# Advice needed re Mazzer Major Electronic titanium grinder blades



## rob1902 (Aug 7, 2012)

Hi all, been a while but I am still roasting, grinding and drinking good coffee. Well I was until this morning. I decided to treat myself to some new burrs for my Mazzer Major Electronic. I bought a new set of titanium coated burrs ref T151B advertised as for the Major and Royal. Problem is the outer cutting edges of the blades seem to get almost instantly jammed full of fine grinds and then the the rest of the beans just sit in the middle unable to move across the blades. I noticed that the design of the cutting edges is different to the original fitted burrs. I put the original burrs back on and no such problem. Grinding fine.

So did I buy the wrong burrs or is there some type of bedding in procedure? Possibly the 151B do not agree with the higher RPM of the Major and suit the Royal better. Any advice very welcome.


----------



## garydyke1 (Mar 9, 2011)

It doesnt sound right. If I were you I would contact someone like Coffeehit for advice


----------



## rob1902 (Aug 7, 2012)

Thanks Gary. I've sent a copy of the post to Coffeehit so hopefully they can help resolve this.


----------



## LaCoruna (Nov 15, 2013)

These burrs have a much more agressive cut / angle, you need a 3 phase motor to keep them running in a Major.


----------
• • •
**TASK OBJECTIVE:** Update the Mazzer burr thread from "So did I buy" through "advice very welcome.", changing "bedding in procedure" to "break-in procedure".

**EXTRACTED INFORMATION:**
• • •
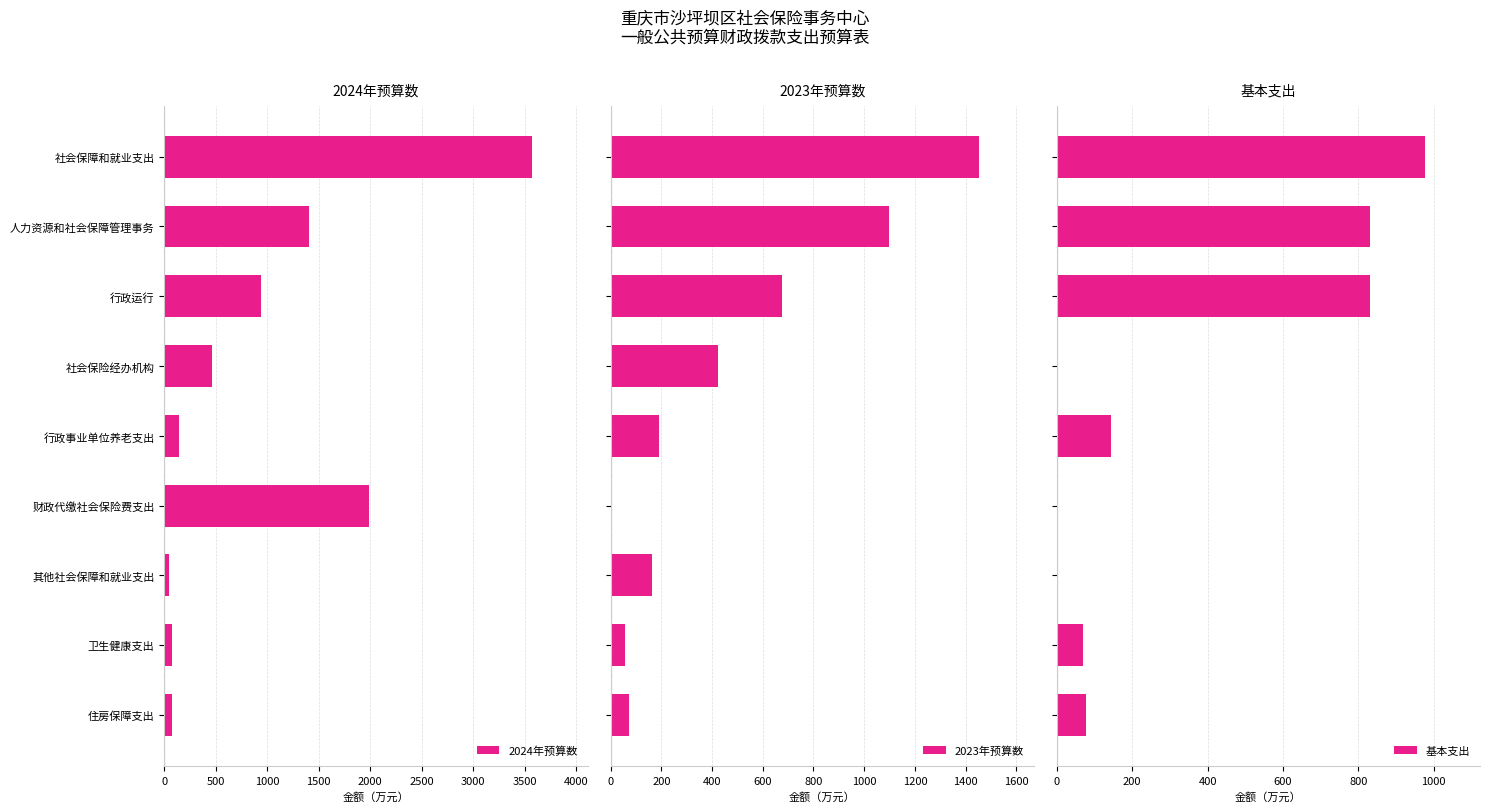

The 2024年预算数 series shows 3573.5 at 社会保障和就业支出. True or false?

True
• • •
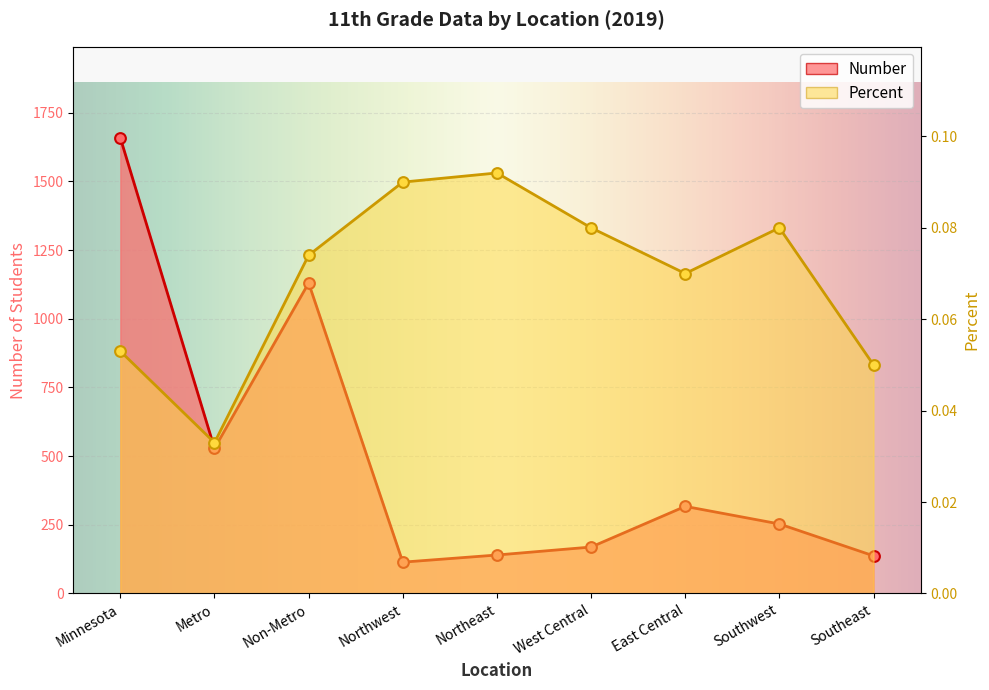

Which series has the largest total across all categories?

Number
• • •
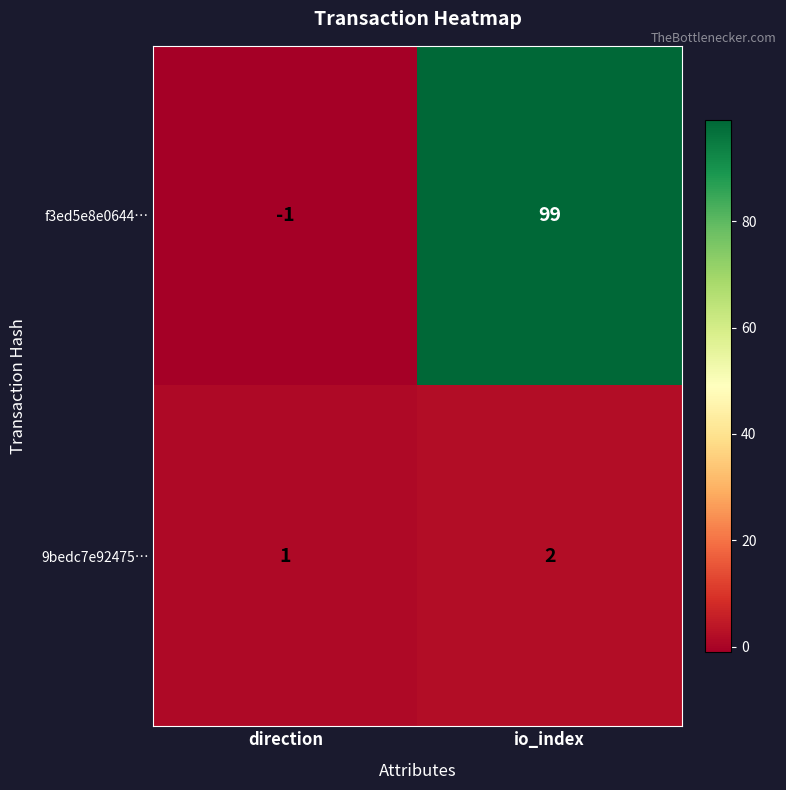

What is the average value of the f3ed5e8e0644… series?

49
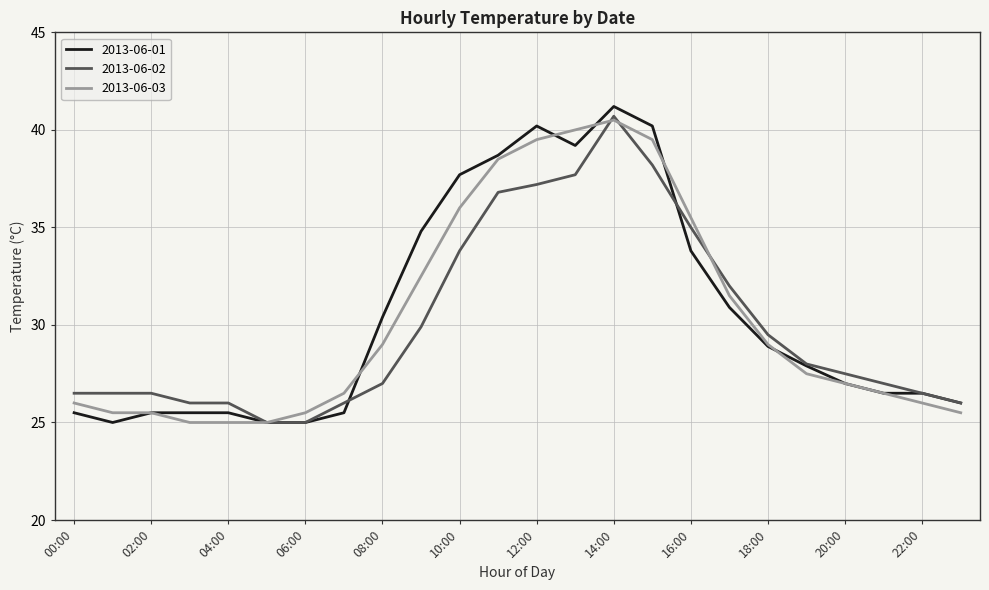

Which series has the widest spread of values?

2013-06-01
• • •
**EXERCISE ANSWER:**
So did I buy the wrong burrs or is there some type of break-in procedure? Possibly the 151B do not agree with the higher RPM of the Major and suit the Royal better. Any advice very welcome.